The real estate industry has criticised Prime Minister Tony Abbott's proposal to charge hefty fees for foreign buyers of residential property. Yesterday the PM announced plans to charge foreign investors who want to buy a residential property valued under $1 million a $5,000 application fee, plus an extra $10,000 for every additional million. Foreign investors found to be in breach of property investment laws could be forced to sell their properties for as little as 75 per cent of their value, while agents who help foreign investors breach rules could be fined $85,000, imprisoned for two years or both.
Abbott said the fees and fines will bring Australia into line with other countries like New Zealand, but were less punitive than regimes in Singapore and Hong Kong. "We are open to foreign investment but it's got to be foreign investment that is in our national interest," said Abbott. The federal government has asked the public to comment on a new options paper by March 20.
Greg Paramor, chairman of LJ Hooker, told The Real Estate Conversation he thought the proposed fees were bad policy. "It's poorly thought-through, and it's a knee-jerk reaction. It's just a stupid idea and everything coming out of Abbott's mouth at the moment is stupid. This is just Abbott banging around in a room desperately trying to find something to help him, but it's just bad policy."

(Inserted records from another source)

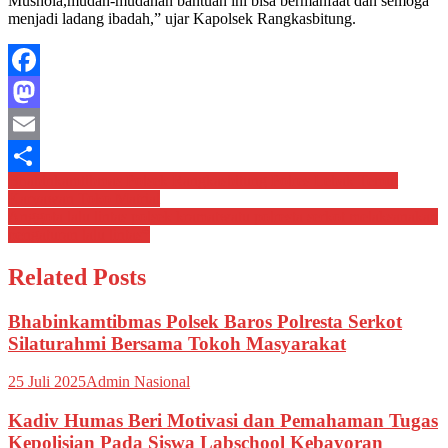
Mushola,mudah-mudahan bantuan ini bisa bermanfaat dan semoga
menjadi ladang ibadah,” ujar Kapolsek Rangkasbitung.
Facebook
Mastodon
Email
Navigasi
Bhabinkamtibmas Polsek Rangkasbitung Polres Lebak Temui
Share
Karyawan Toko Matrial
pos
Anggota lalu lintas polsek kramatwatu polresta serkot melaksanakan
pengaturan lalu lintas*
Related Posts
Bhabinkamtibmas Polsek Baros Polresta Serkot
Silaturahmi Bersama Tokoh Masyarakat
25 Juli 2025
Admin Nasional
Kadiv Humas Beri Motivasi dan Pemahaman Tugas
Kepolisian Pada Siswa Labschool Kebayoran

The Property Council of Australia said it supports the enforcement of existing rules on foreign ownership, but thinks the application fees proposed are excessive. "Foreign investment, be it from the UK or China, underpins new residential housing supply in Australia," said council chief executive Ken Morrison, reports The Australian Financial Review.
Ray White Real Estate chairman Brian White said the proposed fees had the potential to "shock the market". "And no market appreciates or responds well to shocks. It has connotations back to the aborted vendors tax proposed by the NSW Treasurer Michael Egan that needed to be abandoned due to market response," he said.
CBRE residential projects chairman Justin Brown said the new taxes were counterproductive. "There is significant global evidence from recent times including Canada, Singapore and Hong Kong where these types of taxes on foreign investment have been totally counterproductive, caused significant corrections within the markets and harmed the construction industry," Brown said.
Meanwhile, former Liberal leader John Hewson says there may be a "jingoistic element" to the Abbott government's proposed new rules and fees, reports The Guardian. "It may help first-home buyers in the market for new apartments, where there has been a lot of foreign investor interest, it seems mostly to do with that, but I think there may be a jingoistic element to it, for the government to be seen to be doing something about foreign investment,” he said. “But how far can a country like Australia, totally dependent on foreign investment, afford to go down that path?"